> **DIRECTIONS FOR THIS TASK**: Copy the text of every entry below word for word, leaving out the pictures.

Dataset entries
-=-=-=-=-
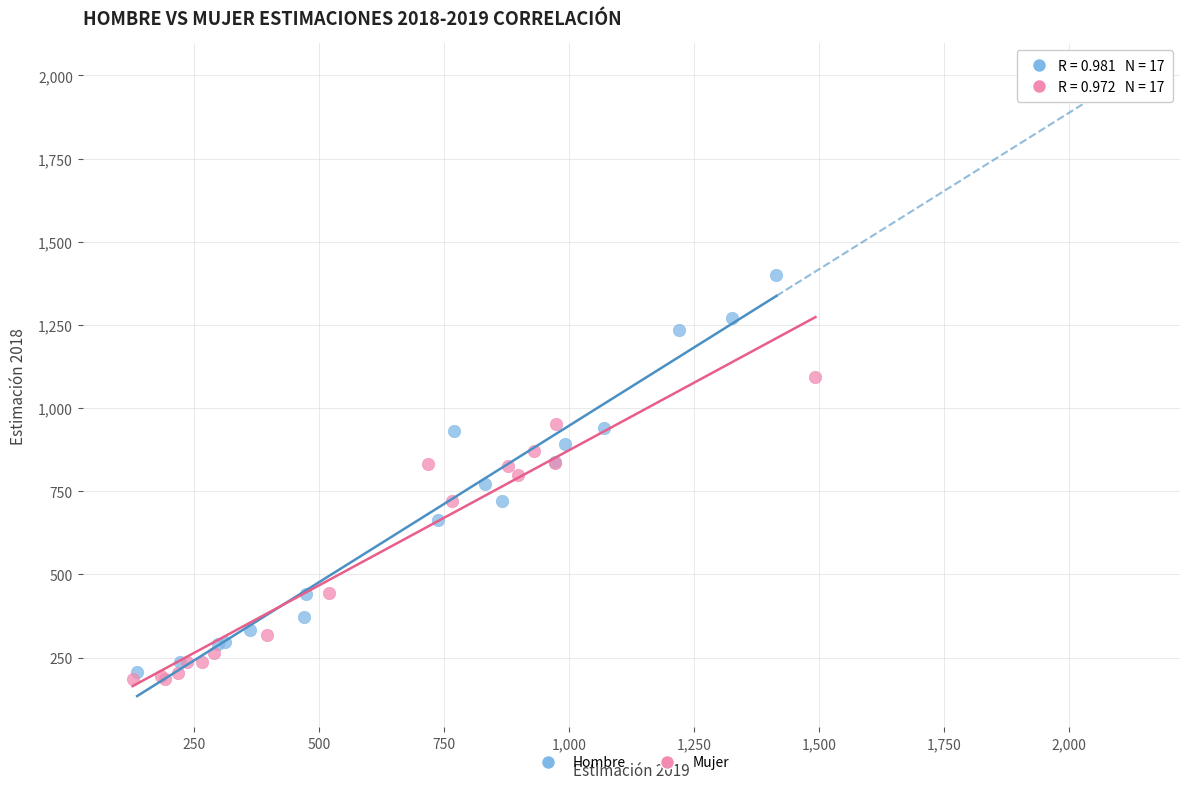

What are all the series names shown in the legend?

Hombre, Mujer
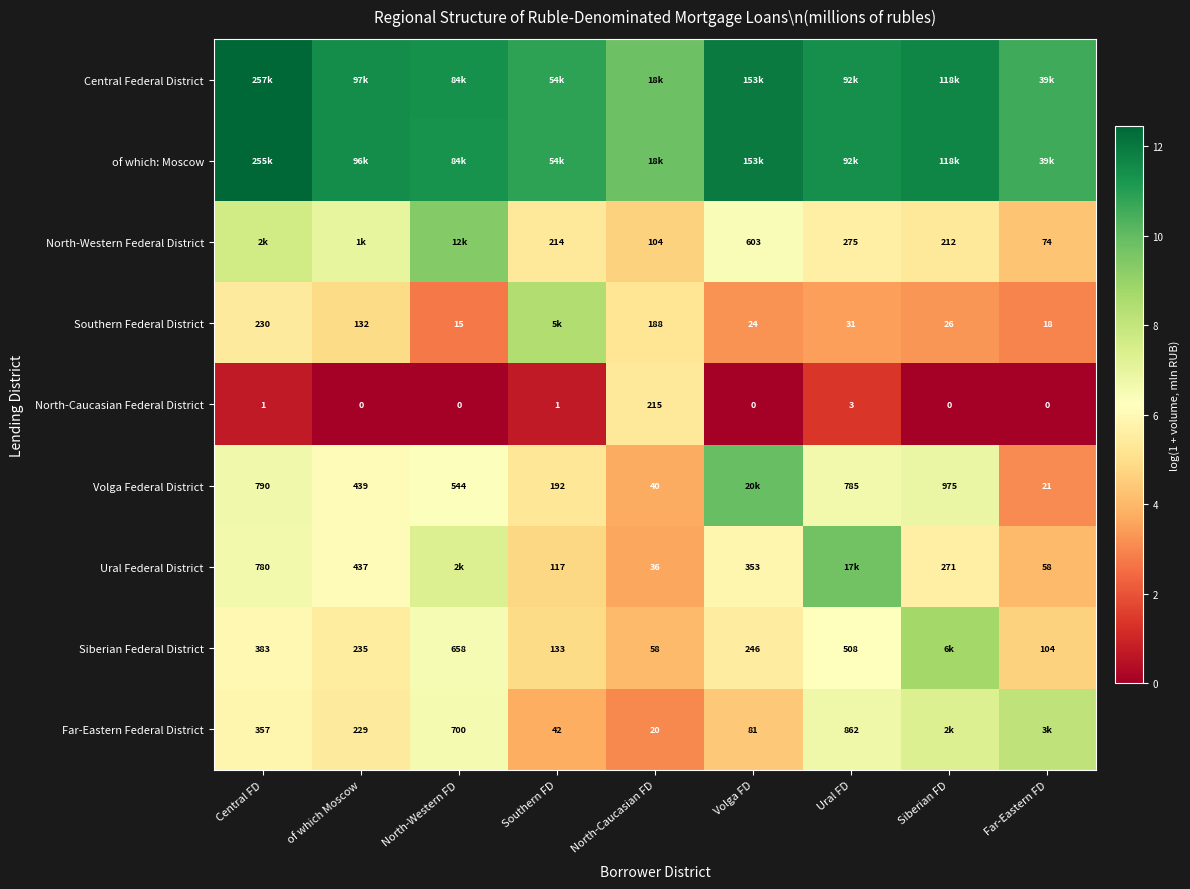

What is the sum of the Central Federal District values at North-Western FD and Central FD?

23.8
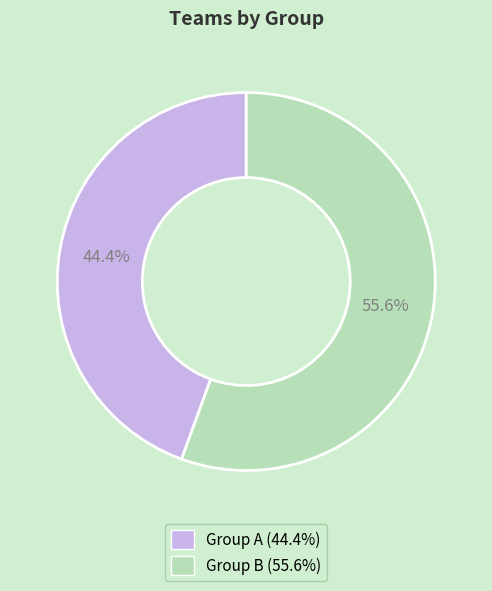

How much of the chart is everything except Group B?

44.4%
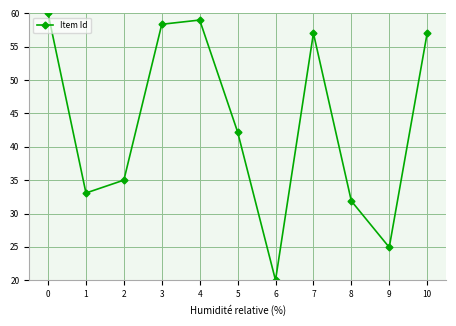

Reading left to right, extract all data points from this chart.

60.0	33.1	35.0	58.4	59.0	42.2	20.0	57.0	31.9	24.9	57.0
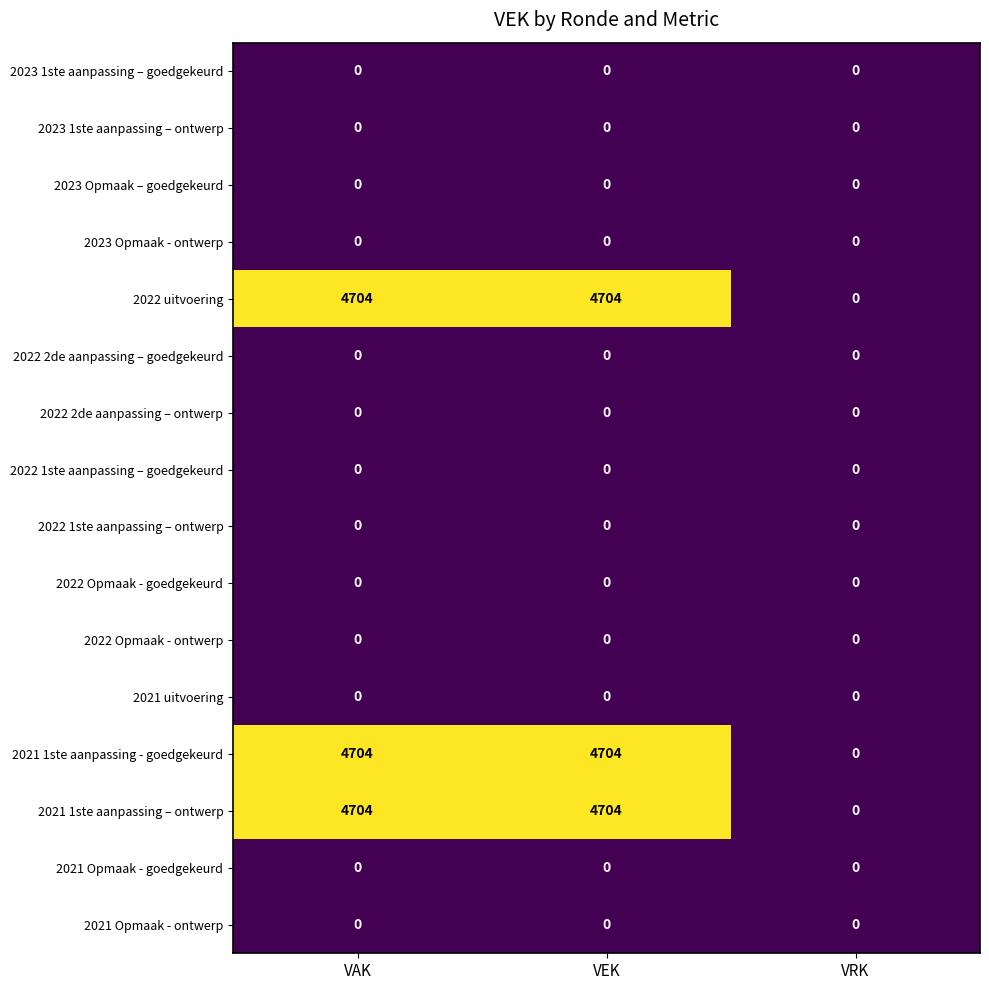

What is the greatest value displayed?

4704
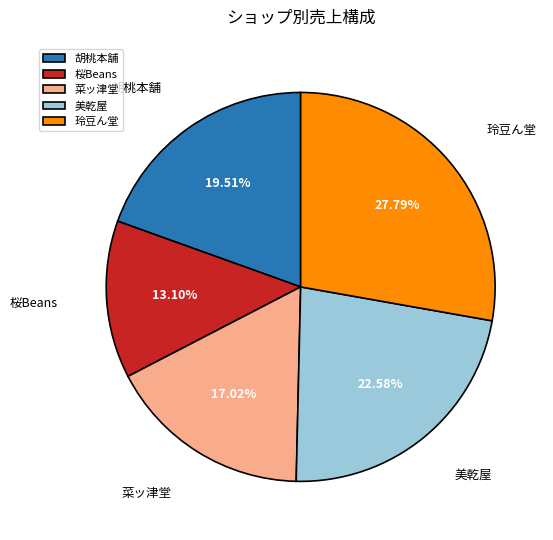

To the nearest percent, what percentage of the pie is 胡桃本舗?

20%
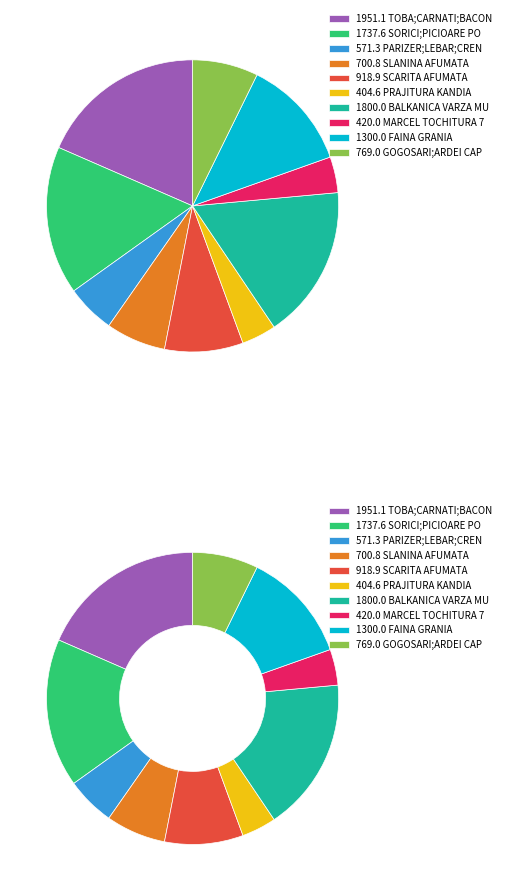

To the nearest percent, what portion does TOBA;CARNATI;BACON;SUNCA;SALAM represent?

18%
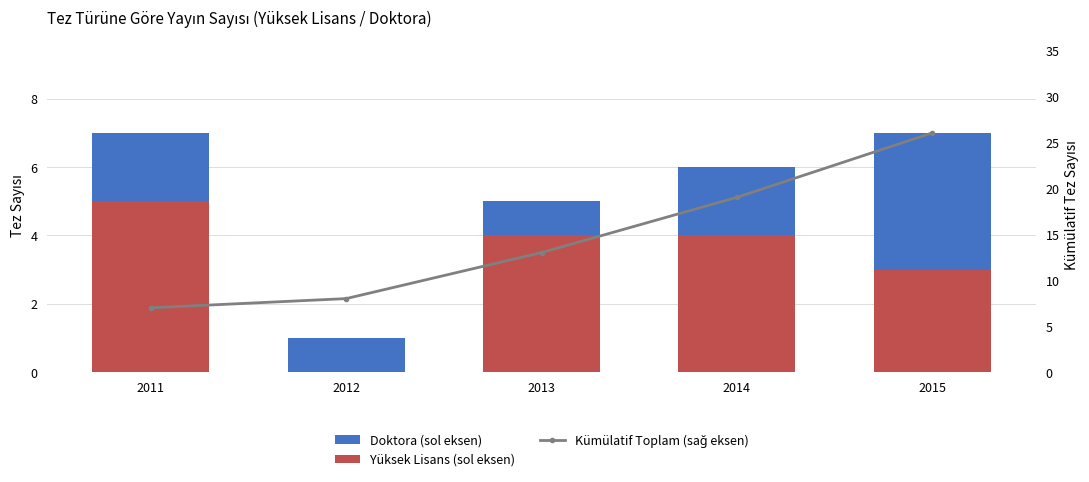

Rank the series at 2013 from lowest to highest value.

Doktora (sol eksen), Yüksek Lisans (sol eksen), Kümülatif Toplam (sağ eksen)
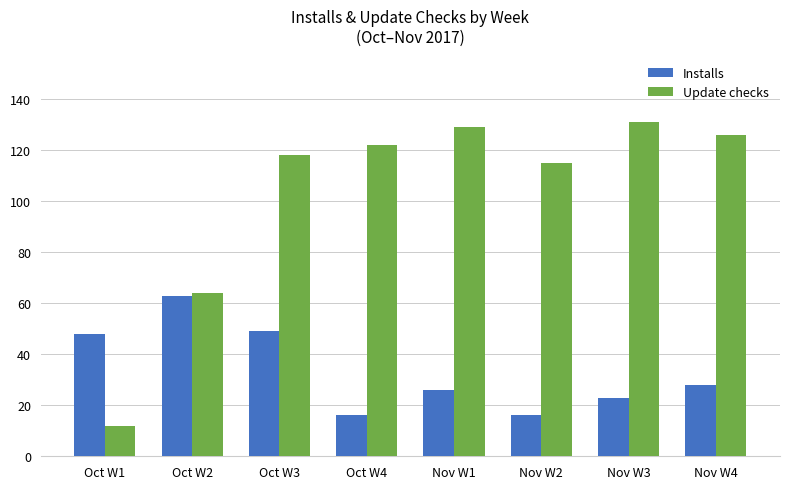

What are all the series names shown in the legend?

Installs, Update checks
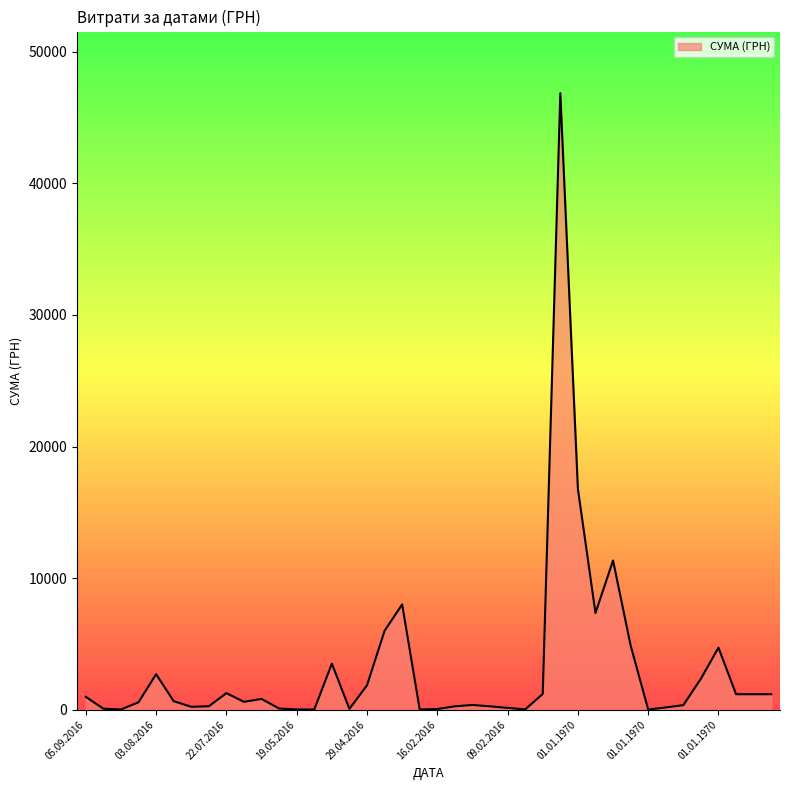

What is the greatest value displayed?

46844.0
-=-=-=-=-
> **EXERCISE ANSWER**:
What are all the series names shown in the legend?

Hombre, Mujer

What is the sum of the Central Federal District values at North-Western FD and Central FD?

23.8

How much of the chart is everything except Group B?

44.4%

Reading left to right, extract all data points from this chart.

60.0	33.1	35.0	58.4	59.0	42.2	20.0	57.0	31.9	24.9	57.0

What is the greatest value displayed?

4704

To the nearest percent, what percentage of the pie is 胡桃本舗?

20%

To the nearest percent, what portion does TOBA;CARNATI;BACON;SUNCA;SALAM represent?

18%

Rank the series at 2013 from lowest to highest value.

Doktora (sol eksen), Yüksek Lisans (sol eksen), Kümülatif Toplam (sağ eksen)

What are all the series names shown in the legend?

Installs, Update checks

What is the greatest value displayed?

46844.0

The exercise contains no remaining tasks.